The Company’s supplemental indentures governing its Senior Unsecured Notes contain covenants whereby the Company is subject to maintaining (a) certain maximum leverage ratios on both unsecured senior corporate and secured debt, minimum debt service coverage ratios and minimum equity levels, (b) certain debt service ratios and (c) certain asset to debt ratios. In addition, the Company is restricted from paying dividends in amounts that exceed by more than $26.0 million the funds from operations, as defined therein, generated through the end of the calendar quarter most recently completed prior to the declaration of such dividend; however, this dividend limitation does not apply to any distributions necessary to maintain the Company's qualification as a REIT providing the Company is in compliance with its total leverage limitations. The Company was in compliance with all of the covenants as of December 31, 2023.

 

Interest on the Company’s fixed-rate Senior Unsecured Notes is payable semi-annually in arrears. Proceeds from these issuances were primarily used for the acquisition of shopping centers, the expansion and improvement of properties in the Company’s portfolio and the repayment of certain debt obligations of the Company.

 

Credit Facility

 

In February 2023, the Company obtained a new $2.0 billion unsecured revolving credit facility (the “Credit Facility”) with a group of banks, which replaced the Company’s existing $2.0 billion unsecured revolving credit facility which was scheduled to mature in March 2024. The Credit Facility is scheduled to expire in March 2027 with two additional six-month options to extend the maturity date, at the Company’s discretion, to March 2028. The Credit Facility is guaranteed by the Parent Company.

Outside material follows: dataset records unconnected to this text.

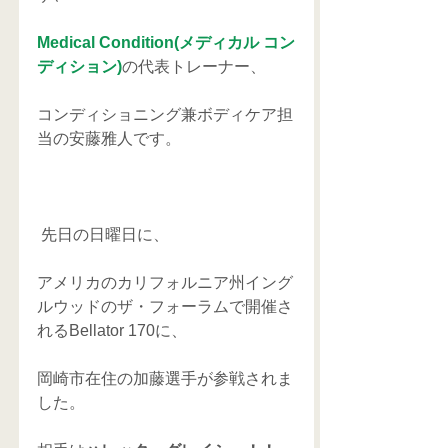
Medical Condition(メディカル コン
ディション)
の代表トレーナー、
コンディショニング兼ボディケア担
当の安藤雅人です。
 先日の日曜日に、
アメリカのカリフォルニア州イング
ルウッドのザ・フォーラムで開催さ
れるBellator 170に、
岡崎市在住の加藤選手が参戦されま
した。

The Credit Facility could be increased to $2.75 billion through an accordion feature. The Credit Facility is a green credit facility tied to sustainability metric targets, as described in the agreement. The Credit Facility accrues interest at a rate of Adjusted Term SOFR, as defined in the terms of the Credit Facility, plus 77.5 basis points and fluctuates in accordance with the Company’s credit ratings. The interest rate can be further adjusted upward or downward by a maximum of four basis points based on the sustainability metric targets, as defined in the agreement. The interest rate on the Credit Facility as of December 31, 2023 was 6.21% after a two-basis point reduction was achieved. Pursuant to the terms of the Credit Facility, the Company continues to be subject to the same covenants under the Company’s prior unsecured revolving credit facility. For a full description of the Credit Facility’s covenants refer to the Amended and Restated Credit Agreement dated as of February 23, 2023, filed as Exhibit 10.20 in our Annual Report on Form 10-K for the year ended December 31, 2022. As of December 31, 2023, the Credit Facility had no outstanding balance, no appropriations for letters of credit and the Company was in compliance with its covenants.